- Task details
Restate word for word the lines of the records below, starting at the line that contains "dinding, dari cerah hingga ge" and ending at the line that contains "Tư vấn nhiệt tình và hoàn toàn miễn phí", with both of those lines included and nothing else.

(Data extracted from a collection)
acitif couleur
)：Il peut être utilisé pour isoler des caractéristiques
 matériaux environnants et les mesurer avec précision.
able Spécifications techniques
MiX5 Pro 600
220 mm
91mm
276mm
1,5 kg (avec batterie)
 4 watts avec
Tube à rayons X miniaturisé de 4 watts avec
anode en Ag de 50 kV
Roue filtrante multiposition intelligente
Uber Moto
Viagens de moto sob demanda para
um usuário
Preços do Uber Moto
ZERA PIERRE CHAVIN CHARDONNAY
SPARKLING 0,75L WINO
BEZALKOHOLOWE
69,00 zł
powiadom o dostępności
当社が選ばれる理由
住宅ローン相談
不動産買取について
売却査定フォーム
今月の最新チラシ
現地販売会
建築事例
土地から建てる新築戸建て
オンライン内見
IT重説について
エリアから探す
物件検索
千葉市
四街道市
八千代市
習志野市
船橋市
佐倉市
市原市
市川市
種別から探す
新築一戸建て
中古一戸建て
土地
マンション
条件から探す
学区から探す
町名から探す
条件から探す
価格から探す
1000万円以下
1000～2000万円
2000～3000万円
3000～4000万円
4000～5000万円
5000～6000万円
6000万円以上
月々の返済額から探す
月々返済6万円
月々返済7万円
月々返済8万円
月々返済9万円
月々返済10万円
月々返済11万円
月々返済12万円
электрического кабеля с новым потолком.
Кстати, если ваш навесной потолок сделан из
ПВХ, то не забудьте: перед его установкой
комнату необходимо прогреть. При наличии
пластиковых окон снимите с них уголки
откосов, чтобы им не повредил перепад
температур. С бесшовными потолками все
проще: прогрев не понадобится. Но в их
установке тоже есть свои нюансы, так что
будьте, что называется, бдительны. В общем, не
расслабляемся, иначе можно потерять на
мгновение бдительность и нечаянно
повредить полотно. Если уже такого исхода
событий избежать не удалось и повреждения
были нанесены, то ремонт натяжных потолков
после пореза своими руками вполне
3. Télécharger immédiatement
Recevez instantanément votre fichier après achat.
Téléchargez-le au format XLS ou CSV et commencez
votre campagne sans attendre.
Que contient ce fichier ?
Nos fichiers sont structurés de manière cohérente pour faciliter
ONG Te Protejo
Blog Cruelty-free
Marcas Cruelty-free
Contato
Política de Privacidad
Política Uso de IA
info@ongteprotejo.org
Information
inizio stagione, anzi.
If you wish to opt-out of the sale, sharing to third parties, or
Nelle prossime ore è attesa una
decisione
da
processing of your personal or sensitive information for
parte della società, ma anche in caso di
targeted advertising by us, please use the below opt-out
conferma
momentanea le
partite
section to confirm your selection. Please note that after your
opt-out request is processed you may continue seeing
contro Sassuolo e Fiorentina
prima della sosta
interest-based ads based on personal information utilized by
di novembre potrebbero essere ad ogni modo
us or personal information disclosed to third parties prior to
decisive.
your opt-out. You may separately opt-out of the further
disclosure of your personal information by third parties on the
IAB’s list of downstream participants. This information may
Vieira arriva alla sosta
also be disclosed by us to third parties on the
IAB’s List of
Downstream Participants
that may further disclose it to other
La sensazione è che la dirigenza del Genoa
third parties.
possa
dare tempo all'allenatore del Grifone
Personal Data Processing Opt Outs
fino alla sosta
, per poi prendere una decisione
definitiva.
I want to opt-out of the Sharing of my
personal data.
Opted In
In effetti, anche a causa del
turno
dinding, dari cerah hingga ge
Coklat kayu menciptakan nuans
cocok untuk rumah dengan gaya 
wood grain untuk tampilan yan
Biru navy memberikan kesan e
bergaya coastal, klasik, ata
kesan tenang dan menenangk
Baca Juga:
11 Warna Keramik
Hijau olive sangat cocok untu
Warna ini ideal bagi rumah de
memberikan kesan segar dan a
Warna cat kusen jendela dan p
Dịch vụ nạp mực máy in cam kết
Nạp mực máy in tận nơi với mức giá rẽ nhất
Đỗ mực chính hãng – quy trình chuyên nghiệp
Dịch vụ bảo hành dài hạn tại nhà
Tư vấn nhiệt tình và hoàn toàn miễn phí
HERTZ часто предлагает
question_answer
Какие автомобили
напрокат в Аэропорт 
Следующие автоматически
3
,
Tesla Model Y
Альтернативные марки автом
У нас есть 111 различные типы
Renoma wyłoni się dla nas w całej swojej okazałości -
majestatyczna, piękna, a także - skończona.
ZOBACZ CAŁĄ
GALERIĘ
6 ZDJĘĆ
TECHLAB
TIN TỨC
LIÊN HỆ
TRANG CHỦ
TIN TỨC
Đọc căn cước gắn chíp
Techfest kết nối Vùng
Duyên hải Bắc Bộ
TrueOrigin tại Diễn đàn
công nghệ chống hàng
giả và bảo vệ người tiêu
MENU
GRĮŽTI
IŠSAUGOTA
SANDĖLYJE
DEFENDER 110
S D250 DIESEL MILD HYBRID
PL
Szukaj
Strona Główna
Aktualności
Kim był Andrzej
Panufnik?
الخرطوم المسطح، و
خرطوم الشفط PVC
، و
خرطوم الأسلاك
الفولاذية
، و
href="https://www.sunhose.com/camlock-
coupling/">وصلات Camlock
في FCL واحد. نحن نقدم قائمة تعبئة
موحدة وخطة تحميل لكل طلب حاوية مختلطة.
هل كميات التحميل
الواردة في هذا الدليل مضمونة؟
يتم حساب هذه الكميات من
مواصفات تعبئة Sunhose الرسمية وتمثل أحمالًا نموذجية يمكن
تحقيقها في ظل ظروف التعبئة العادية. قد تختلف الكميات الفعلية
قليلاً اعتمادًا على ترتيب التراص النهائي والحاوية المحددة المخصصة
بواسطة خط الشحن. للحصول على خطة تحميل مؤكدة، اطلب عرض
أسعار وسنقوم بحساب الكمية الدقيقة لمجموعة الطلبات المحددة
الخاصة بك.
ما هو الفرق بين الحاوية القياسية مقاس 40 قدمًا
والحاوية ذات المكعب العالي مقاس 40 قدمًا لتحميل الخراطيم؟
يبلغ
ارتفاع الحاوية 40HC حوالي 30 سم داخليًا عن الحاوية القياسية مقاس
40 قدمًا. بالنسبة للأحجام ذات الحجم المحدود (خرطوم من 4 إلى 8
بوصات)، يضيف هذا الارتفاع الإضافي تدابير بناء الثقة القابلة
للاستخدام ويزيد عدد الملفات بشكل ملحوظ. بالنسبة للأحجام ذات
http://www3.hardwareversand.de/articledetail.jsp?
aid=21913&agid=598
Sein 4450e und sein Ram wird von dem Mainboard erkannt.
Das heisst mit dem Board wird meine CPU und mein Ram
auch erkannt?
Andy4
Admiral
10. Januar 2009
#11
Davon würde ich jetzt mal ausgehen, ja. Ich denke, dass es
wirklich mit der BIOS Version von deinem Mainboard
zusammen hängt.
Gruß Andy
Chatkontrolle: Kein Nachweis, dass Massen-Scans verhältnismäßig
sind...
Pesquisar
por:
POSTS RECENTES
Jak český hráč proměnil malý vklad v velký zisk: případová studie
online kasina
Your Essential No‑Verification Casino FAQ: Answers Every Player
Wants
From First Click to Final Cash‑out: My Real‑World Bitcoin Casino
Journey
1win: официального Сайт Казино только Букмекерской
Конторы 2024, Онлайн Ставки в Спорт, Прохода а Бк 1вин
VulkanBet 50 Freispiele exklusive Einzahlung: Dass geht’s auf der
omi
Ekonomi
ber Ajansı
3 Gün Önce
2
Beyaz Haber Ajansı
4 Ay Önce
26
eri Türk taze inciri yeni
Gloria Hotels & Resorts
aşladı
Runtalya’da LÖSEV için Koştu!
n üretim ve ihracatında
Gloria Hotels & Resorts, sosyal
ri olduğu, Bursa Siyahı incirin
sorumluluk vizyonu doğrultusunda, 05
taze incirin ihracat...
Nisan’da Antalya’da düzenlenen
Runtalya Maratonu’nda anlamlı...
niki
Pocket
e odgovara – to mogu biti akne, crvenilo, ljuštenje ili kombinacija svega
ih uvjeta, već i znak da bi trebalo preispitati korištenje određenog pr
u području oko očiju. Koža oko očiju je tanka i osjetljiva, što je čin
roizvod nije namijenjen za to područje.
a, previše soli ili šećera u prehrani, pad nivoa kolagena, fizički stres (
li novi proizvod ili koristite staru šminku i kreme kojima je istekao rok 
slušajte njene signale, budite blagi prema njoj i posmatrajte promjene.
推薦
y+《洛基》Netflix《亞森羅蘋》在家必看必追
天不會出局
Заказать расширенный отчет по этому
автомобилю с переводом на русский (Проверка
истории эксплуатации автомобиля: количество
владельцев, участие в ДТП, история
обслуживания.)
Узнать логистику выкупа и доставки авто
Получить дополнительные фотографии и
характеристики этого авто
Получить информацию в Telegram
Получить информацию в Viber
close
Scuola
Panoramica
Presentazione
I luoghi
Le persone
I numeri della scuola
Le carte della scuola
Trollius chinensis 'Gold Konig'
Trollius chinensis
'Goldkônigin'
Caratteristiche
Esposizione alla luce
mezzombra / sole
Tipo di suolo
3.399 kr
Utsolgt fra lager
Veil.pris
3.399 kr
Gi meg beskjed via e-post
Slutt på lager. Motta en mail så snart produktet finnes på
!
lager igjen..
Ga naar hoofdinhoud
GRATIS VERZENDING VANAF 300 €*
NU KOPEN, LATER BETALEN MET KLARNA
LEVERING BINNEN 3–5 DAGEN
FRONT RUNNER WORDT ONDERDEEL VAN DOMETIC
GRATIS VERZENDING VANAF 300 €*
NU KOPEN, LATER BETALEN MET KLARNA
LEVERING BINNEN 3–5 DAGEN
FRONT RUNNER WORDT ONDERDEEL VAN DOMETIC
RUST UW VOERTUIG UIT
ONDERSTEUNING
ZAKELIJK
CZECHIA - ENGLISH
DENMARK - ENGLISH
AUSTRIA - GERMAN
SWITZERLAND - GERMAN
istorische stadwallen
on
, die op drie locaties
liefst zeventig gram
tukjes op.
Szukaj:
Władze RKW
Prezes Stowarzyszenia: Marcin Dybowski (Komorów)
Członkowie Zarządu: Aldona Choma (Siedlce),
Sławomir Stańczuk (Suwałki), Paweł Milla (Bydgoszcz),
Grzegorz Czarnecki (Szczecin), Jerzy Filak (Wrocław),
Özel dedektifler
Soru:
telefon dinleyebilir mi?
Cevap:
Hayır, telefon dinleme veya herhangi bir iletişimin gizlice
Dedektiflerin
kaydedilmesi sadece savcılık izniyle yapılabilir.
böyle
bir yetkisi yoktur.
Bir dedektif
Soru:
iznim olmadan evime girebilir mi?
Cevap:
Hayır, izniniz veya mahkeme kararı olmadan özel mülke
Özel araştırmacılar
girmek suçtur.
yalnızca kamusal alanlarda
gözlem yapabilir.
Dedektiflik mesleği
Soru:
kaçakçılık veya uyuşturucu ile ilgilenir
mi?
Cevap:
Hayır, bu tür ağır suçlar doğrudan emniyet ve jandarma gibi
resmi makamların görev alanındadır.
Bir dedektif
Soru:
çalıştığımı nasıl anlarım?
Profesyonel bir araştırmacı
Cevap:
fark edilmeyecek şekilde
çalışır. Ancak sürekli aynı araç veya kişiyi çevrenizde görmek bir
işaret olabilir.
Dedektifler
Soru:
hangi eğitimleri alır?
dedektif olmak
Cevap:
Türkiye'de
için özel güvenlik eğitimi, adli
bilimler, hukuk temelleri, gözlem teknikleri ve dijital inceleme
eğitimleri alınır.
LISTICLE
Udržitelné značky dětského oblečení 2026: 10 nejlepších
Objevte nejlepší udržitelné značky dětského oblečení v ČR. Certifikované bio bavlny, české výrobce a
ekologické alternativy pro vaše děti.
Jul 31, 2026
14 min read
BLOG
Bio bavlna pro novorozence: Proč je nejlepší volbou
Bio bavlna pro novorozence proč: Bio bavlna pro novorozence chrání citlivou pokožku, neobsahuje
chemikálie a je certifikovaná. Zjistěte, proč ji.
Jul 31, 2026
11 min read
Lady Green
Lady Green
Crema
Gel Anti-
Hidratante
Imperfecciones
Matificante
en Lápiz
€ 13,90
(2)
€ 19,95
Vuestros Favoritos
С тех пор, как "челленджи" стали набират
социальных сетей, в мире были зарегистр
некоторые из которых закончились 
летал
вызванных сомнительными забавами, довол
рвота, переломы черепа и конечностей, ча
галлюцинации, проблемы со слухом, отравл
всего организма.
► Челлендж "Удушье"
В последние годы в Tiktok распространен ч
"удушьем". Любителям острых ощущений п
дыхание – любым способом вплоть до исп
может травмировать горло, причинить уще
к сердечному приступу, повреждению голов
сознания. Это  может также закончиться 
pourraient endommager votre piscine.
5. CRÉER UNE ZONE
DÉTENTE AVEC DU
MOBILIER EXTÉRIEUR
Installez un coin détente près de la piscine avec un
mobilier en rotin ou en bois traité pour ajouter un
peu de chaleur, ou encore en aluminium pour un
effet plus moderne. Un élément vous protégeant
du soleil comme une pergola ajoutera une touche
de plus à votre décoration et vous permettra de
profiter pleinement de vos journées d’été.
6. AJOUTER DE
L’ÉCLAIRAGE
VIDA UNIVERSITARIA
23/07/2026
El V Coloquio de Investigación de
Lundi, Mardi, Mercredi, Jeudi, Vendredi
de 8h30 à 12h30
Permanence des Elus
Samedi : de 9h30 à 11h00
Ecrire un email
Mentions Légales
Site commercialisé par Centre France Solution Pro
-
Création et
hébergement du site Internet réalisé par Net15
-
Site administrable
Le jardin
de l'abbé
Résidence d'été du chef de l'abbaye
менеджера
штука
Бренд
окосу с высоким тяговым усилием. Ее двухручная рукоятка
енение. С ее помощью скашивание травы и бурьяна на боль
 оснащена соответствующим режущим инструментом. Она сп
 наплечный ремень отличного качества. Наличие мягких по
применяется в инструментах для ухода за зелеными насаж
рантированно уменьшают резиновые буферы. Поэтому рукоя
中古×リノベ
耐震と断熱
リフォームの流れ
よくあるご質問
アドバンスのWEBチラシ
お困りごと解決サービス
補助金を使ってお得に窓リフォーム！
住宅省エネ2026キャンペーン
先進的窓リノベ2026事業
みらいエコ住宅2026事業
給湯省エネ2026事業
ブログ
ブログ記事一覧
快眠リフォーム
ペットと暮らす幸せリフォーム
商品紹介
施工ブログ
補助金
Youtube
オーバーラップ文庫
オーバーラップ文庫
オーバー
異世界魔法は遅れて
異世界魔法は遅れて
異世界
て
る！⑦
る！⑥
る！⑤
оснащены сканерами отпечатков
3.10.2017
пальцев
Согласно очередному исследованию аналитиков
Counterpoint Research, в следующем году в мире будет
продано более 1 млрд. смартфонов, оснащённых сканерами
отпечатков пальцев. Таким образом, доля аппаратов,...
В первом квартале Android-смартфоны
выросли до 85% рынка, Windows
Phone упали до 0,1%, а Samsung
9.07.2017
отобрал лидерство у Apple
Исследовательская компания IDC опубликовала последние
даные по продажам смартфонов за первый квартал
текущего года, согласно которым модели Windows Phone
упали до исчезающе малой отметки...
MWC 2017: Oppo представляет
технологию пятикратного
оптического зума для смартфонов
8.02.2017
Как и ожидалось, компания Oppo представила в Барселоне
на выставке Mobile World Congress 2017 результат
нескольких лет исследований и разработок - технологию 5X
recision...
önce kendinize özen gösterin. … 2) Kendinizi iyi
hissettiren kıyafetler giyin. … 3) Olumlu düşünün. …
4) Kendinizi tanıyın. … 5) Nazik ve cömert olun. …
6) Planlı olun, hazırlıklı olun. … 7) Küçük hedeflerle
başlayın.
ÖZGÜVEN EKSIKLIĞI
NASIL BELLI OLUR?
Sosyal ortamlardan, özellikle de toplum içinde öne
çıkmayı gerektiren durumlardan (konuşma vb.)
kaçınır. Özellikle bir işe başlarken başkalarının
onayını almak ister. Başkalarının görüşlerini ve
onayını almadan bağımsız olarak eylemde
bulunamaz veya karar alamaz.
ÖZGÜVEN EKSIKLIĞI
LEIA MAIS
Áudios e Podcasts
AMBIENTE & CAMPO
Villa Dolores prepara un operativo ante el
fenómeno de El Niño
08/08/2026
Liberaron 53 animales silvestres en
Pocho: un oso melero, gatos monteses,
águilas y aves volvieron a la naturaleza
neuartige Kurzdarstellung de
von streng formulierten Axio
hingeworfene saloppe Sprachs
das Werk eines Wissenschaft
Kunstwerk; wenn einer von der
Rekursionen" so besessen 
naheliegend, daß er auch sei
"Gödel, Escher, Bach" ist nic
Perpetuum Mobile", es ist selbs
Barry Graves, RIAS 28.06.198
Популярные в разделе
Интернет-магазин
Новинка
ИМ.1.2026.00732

- Output below
dinding, dari cerah hingga ge
Coklat kayu menciptakan nuans
cocok untuk rumah dengan gaya 
wood grain untuk tampilan yan
Biru navy memberikan kesan e
bergaya coastal, klasik, ata
kesan tenang dan menenangk
Baca Juga:
11 Warna Keramik
Hijau olive sangat cocok untu
Warna ini ideal bagi rumah de
memberikan kesan segar dan a
Warna cat kusen jendela dan p
Dịch vụ nạp mực máy in cam kết
Nạp mực máy in tận nơi với mức giá rẽ nhất
Đỗ mực chính hãng – quy trình chuyên nghiệp
Dịch vụ bảo hành dài hạn tại nhà
Tư vấn nhiệt tình và hoàn toàn miễn phí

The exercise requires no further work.